Mit diesem Zweck ist es nach dem BGH nicht vereinbar, eine Verpflichtung des Käufers zur Zahlung des gesamten oder überwiegenden Teils des Kaufpreises bereits im Zeitpunkt der mangelhaften Lieferung zu bejahen. Nach § 433 Abs. 1 Satz 2 BGB ist der Verkäufer verpflichtet, die Kaufsache frei von Sach- und Rechtsmängeln zu verschaffen. Kommt er dem nicht nach, kann der Käufer im Gegenzug die Zahlung des Kaufpreises verweigern bis die Kaufsache mangelfrei geliefert worden ist.

Dies gilt – im Hinblick auf den vollständigen Kaufpreis – grundsätzlich auch bei geringfügigen Mängeln. Nur ausnahmsweise kann der Käufer die Zahlung des Kaufpreises gemäß § 320 Abs. 1 Satz 1 BGB nicht oder nicht vollständig verweigern wenn dies nach den Gesamtumständen, insbesondere wegen verhältnismäßiger Geringfügigkeit der Pflichtverletzung des Verkäufers, gegen Treu und Glauben verstößt.


Verweigerung der Abnahme

Im Hinblick auf die Pflicht des Verkäufers zur Verschaffung einer mangelfreien Kaufsache (§ 433 Abs. 1 Satz 2 BGB) ist der Käufer gemäß § 273 Abs. 1 BGB (§ 320 BGB greift insoweit nicht) berechtigt, die Abnahme der mangelhaften Sache zu verweigern, solange sie ihm nicht in mangelfreiem Zustand angeboten wurde.

Dieses Zurückbehaltungsrecht muss ausgeübt werden, wenngleich nicht ausdrücklich. Es kann auch stillschweigend ausgeübt werden, etwa indem der Käufer die Behebung des Mangels verlangt und erklärt, die Kaufsache zurückzuweisen.

Der BGH hat nun erstmals entschieden, dass der Käufer bei behebbaren Mängeln grundsätzlich ein Zurückbehaltungsrecht geltend machen kann, auch wenn die Mängel geringfügig sind. Auch bei geringfügigen Mängeln muss der Käufer also die Sache nicht abnehmen, sondern darf sie bis zur Beseitigung des Mangels zurückweisen.
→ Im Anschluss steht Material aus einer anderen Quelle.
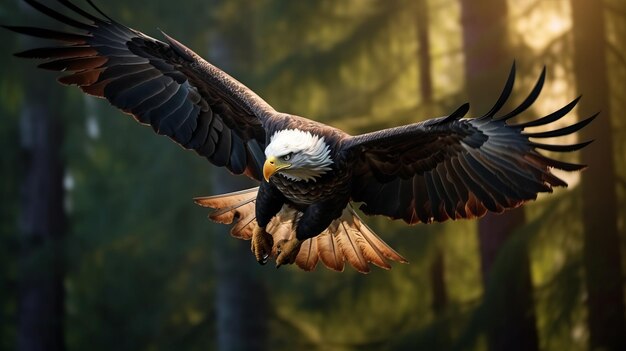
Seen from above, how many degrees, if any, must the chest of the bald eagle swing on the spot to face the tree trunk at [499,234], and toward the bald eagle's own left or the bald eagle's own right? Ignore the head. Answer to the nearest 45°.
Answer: approximately 180°

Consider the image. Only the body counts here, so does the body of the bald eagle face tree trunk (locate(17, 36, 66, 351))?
no

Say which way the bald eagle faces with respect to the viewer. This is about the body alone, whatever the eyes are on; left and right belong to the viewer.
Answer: facing the viewer and to the left of the viewer

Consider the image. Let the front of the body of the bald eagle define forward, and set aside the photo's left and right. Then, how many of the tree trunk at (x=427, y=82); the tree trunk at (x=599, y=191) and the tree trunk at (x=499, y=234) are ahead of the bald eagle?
0

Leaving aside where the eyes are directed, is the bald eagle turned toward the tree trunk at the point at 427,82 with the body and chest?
no

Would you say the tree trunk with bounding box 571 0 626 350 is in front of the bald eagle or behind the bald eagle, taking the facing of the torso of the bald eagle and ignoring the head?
behind
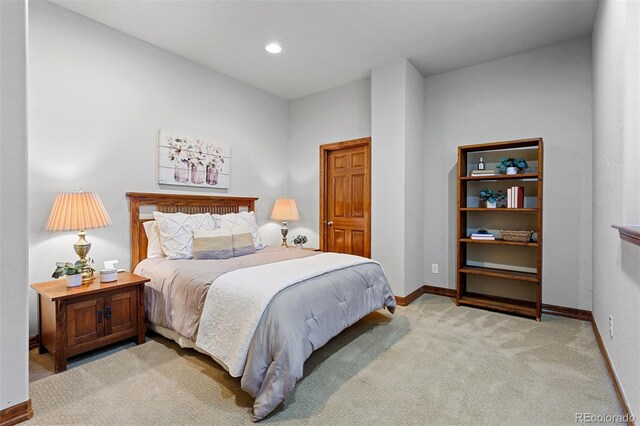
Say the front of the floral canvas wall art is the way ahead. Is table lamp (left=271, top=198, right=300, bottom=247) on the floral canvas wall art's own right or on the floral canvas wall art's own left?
on the floral canvas wall art's own left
Denn dadurch erhält der Käufer das erforderliche und nach der gesetzlichen Konzeption vorgesehene Druckmittel, um den Verkäufer zur ordnungsgemäßen Erfüllung des Kaufvertrages anzuhalten; der Verkäufer kann somit in aller Regel nicht verlangen, dass der Käufer die mit einem Mangel behaftete Sache zunächst annimmt, um sodann Sachmängelrechte geltend zu machen.

Dies unterscheidet also das Kaufvertragsrecht vom Werkvertragsrecht. Nach der werkvertraglichen Regelung des § 640 Abs. 1 Satz 2 BGB kann der Besteller die Abnahme des Werkes wegen unwesentlicher Mängel nicht verweigern. Die Abnahme eines Werkes darf also nur wegen mehr als geringfügiger Mängel versagt werden kann. Diese Regelung ist aber werkvertragsspezifisch auf den Schutz des Auftragnehmers ausgerichtet und kann auf das Kaufrecht auch nicht entsprechend angewendet werden.

Allerdings gilt auch im Kaufvertragsrecht das Verbot unzulässiger Rechtsausübung (§ 242 BGB), das es dem Käufer verbietet, die Abnahme in einer gegen Treu und Glauben verstoßenden Weise auszuüben.

Im Hinblick auf die Verpflichtung des Verkäufers zur Verschaffung einer von Sach- und Rechtsmängeln freien Sache (§ 433 Abs. 1 Satz 2 BGB) ist der Käufer bei behebbaren Mängeln, auch wenn sie geringfügig sind, grundsätzlich berechtigt, gemäß § 320 Abs. 1 BGB die Zahlung des (vollständigen) Kaufpreises und gemäß § 273 Abs. 1 BGB die Abnahme der gekauften Sache bis zur Beseitigung des Mangels zu verweigern, soweit sich nicht aus besonderen Umständen ergibt, dass das Zurückbehaltungsrecht in einer gegen Treu und Glauben (§ 242 BGB) verstoßenden Weise ausgeübt wird.